Look through the lines below; wherever the word "ProjectId" appears, copy that line.

Electronics source listings
━━━━━━━━━━━━━━━━━━━━
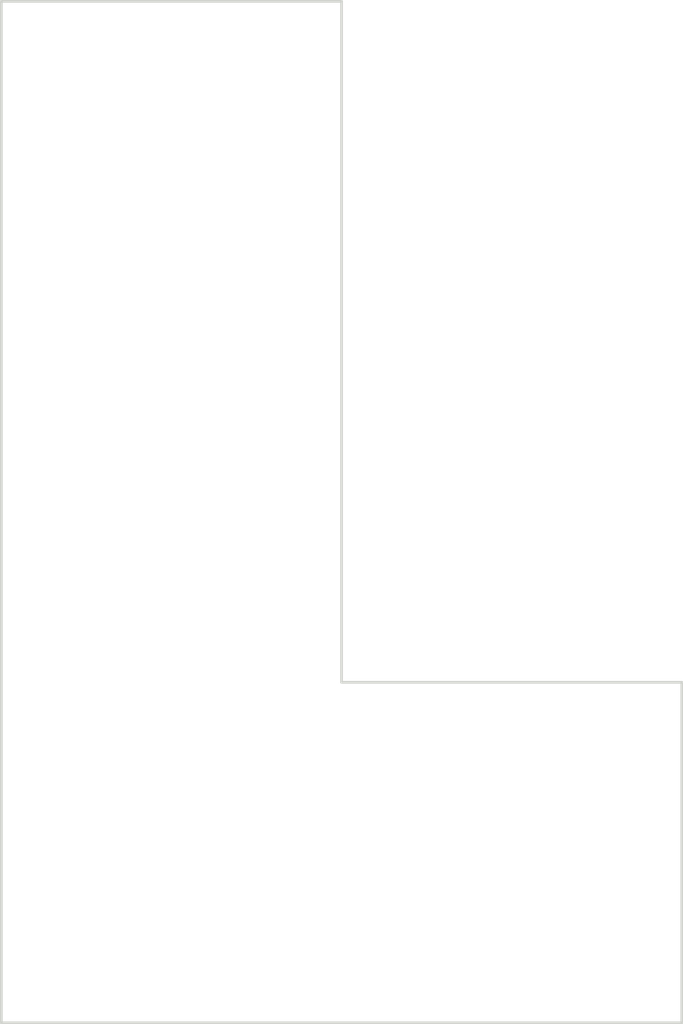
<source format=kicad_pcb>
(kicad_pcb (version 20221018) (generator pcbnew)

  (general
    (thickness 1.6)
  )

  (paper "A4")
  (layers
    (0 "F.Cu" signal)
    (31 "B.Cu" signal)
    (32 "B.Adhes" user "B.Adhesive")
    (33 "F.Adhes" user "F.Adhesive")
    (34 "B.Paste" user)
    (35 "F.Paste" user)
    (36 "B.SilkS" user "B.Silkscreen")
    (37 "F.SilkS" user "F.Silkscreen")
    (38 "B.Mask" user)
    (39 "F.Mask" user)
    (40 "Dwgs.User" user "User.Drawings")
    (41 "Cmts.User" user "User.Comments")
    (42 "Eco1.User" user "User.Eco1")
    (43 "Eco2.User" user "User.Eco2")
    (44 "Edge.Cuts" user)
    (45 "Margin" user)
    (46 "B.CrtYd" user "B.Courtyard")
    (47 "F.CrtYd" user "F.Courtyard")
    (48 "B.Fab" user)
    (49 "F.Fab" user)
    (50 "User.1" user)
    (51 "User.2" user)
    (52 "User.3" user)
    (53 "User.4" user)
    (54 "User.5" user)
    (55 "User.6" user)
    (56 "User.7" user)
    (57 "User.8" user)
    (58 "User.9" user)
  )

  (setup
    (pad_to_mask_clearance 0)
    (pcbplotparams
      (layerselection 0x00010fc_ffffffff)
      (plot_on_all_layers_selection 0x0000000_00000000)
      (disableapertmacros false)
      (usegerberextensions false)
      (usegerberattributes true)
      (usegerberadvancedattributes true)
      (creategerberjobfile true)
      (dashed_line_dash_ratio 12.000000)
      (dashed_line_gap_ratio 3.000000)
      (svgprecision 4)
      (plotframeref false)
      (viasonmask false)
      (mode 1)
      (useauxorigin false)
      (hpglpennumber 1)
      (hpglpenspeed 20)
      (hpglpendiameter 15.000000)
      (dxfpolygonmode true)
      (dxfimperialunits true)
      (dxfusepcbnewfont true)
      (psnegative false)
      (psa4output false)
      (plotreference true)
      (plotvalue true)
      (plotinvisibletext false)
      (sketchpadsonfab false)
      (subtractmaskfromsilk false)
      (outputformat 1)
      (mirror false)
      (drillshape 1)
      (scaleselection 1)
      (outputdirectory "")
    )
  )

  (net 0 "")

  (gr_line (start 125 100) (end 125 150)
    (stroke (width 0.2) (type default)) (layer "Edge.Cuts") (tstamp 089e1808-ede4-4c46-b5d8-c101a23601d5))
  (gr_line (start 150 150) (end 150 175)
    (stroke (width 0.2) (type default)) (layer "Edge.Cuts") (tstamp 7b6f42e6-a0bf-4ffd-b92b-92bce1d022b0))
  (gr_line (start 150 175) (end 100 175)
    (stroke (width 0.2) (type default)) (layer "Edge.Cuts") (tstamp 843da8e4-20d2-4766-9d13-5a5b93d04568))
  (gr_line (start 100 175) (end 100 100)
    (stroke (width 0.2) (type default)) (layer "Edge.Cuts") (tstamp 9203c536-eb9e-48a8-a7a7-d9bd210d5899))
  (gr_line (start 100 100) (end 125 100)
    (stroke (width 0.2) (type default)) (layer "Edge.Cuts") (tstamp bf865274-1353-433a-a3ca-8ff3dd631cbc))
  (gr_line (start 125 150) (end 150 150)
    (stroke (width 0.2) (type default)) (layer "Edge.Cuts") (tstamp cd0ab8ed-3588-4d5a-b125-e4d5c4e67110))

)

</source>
━━━━━━━━━━━━━━━━━━━━
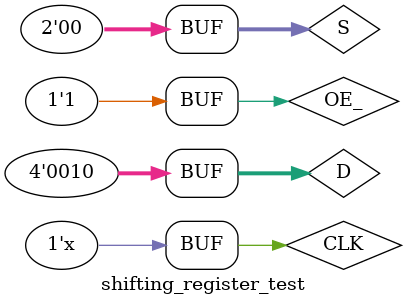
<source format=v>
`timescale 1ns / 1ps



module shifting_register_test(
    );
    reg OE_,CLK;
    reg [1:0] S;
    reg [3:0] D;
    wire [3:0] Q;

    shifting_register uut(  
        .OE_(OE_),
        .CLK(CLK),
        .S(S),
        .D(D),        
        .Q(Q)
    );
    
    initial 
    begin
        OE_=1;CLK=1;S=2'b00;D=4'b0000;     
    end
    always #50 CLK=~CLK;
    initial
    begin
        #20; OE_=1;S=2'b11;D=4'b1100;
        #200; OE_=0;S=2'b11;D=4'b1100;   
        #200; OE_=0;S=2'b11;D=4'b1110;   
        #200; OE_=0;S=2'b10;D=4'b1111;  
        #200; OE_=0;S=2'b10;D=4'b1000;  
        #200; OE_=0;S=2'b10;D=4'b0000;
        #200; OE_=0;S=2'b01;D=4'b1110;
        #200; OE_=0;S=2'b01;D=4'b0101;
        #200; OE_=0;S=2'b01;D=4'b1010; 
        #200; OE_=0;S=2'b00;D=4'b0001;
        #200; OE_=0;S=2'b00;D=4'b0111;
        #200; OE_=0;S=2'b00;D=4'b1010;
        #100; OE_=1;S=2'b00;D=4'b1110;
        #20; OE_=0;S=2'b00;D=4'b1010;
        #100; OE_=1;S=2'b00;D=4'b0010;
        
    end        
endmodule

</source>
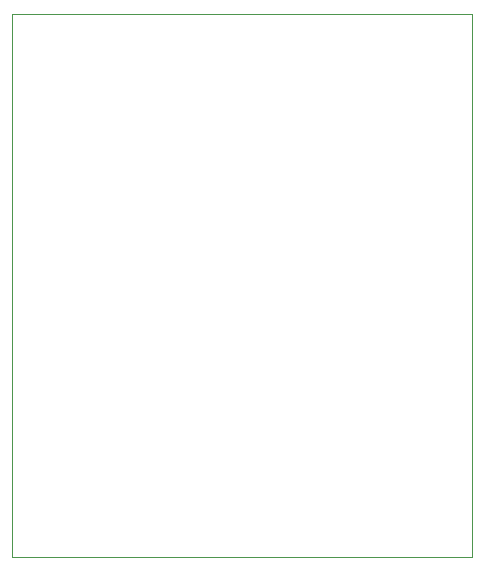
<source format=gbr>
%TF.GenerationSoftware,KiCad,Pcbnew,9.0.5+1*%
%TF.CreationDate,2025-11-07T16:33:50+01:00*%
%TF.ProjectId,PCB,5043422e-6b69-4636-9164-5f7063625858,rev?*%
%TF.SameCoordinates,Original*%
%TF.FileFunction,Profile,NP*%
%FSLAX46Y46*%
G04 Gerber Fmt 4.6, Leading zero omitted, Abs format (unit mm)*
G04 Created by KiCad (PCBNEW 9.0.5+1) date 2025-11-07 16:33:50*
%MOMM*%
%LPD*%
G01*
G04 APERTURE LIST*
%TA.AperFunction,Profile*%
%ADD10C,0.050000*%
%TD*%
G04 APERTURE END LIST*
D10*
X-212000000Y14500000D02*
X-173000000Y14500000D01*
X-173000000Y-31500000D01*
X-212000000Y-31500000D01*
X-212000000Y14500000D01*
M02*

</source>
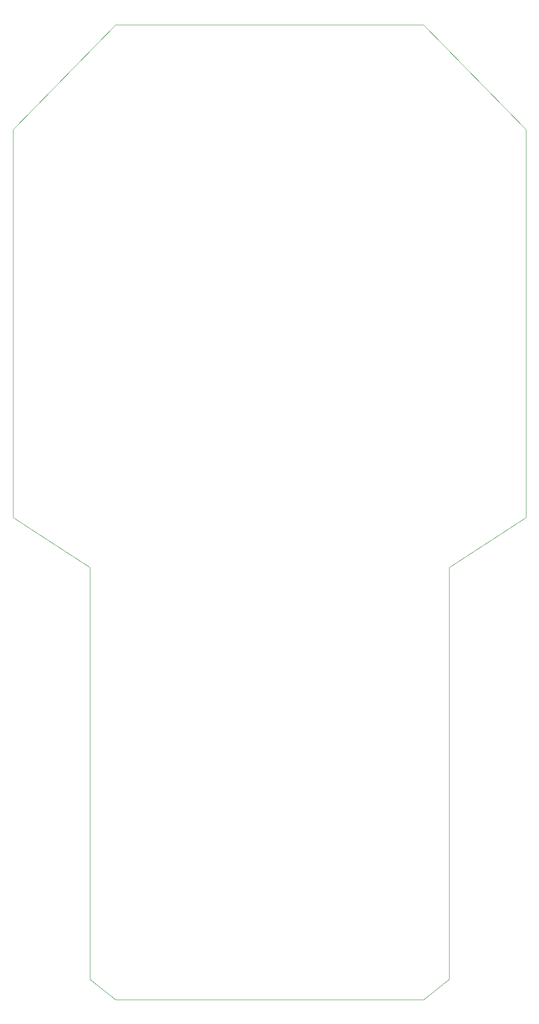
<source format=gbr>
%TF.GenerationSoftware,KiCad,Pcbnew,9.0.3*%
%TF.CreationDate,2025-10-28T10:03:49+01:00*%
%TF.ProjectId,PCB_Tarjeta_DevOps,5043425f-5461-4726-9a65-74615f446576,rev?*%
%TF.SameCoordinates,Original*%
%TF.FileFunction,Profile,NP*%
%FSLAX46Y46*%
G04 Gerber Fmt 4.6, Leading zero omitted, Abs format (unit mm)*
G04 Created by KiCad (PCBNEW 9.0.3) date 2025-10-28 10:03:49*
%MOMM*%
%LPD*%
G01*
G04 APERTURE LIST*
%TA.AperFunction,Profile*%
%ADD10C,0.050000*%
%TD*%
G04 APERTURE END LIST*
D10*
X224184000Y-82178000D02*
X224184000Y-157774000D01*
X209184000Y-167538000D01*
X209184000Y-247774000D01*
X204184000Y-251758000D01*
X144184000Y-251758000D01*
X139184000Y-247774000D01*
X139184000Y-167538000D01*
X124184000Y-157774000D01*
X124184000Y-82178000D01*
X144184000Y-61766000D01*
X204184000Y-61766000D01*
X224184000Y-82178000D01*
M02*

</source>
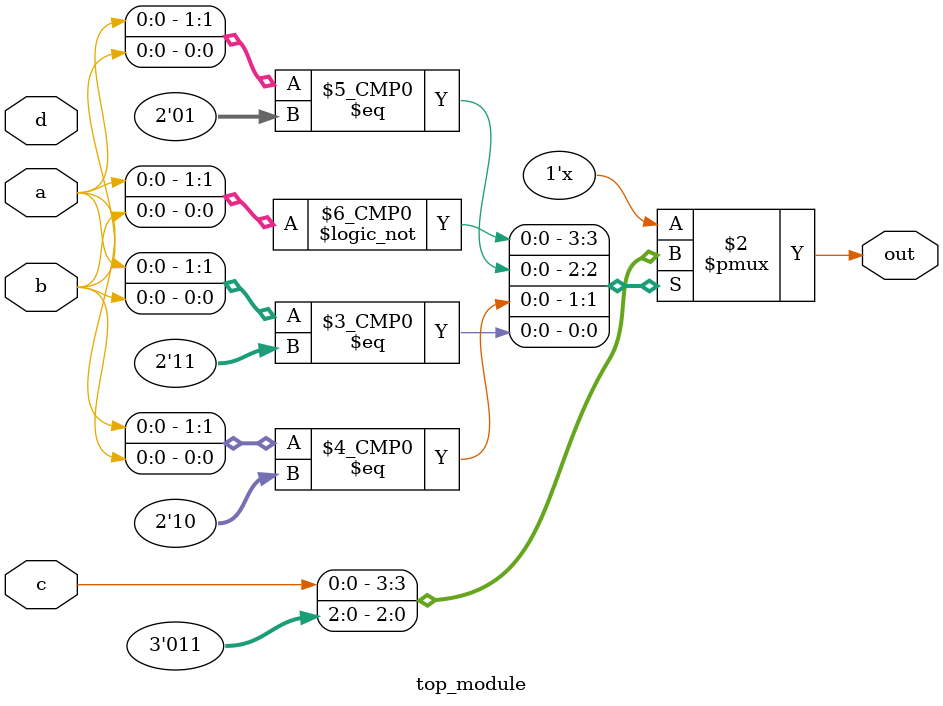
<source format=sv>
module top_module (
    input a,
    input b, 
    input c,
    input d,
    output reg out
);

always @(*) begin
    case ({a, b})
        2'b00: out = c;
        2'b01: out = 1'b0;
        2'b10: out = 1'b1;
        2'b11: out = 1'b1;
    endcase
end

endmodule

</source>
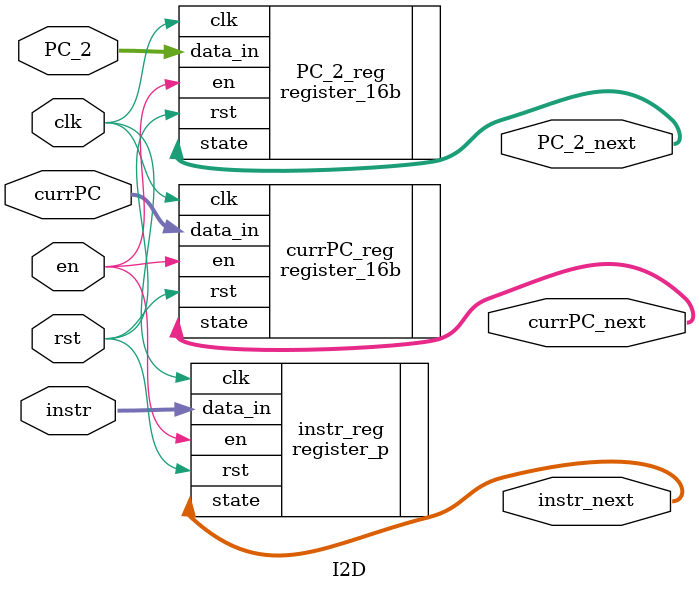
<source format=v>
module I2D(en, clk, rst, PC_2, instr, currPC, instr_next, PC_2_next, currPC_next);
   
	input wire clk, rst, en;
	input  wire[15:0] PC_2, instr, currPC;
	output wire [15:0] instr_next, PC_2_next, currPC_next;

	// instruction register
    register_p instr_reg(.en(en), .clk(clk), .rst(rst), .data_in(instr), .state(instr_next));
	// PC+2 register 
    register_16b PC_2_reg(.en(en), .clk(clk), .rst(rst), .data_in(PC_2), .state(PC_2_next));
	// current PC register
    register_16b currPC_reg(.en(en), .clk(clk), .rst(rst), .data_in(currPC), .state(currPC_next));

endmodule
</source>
━━━━━━━━━━━━━━━━━━━━
- _EXERCISE RESPONSE_
%TF.ProjectId,PCB,5043422e-6b69-4636-9164-5f7063625858,rev?*%
%TF.ProjectId,PCB_Tarjeta_DevOps,5043425f-5461-4726-9a65-74615f446576,rev?*%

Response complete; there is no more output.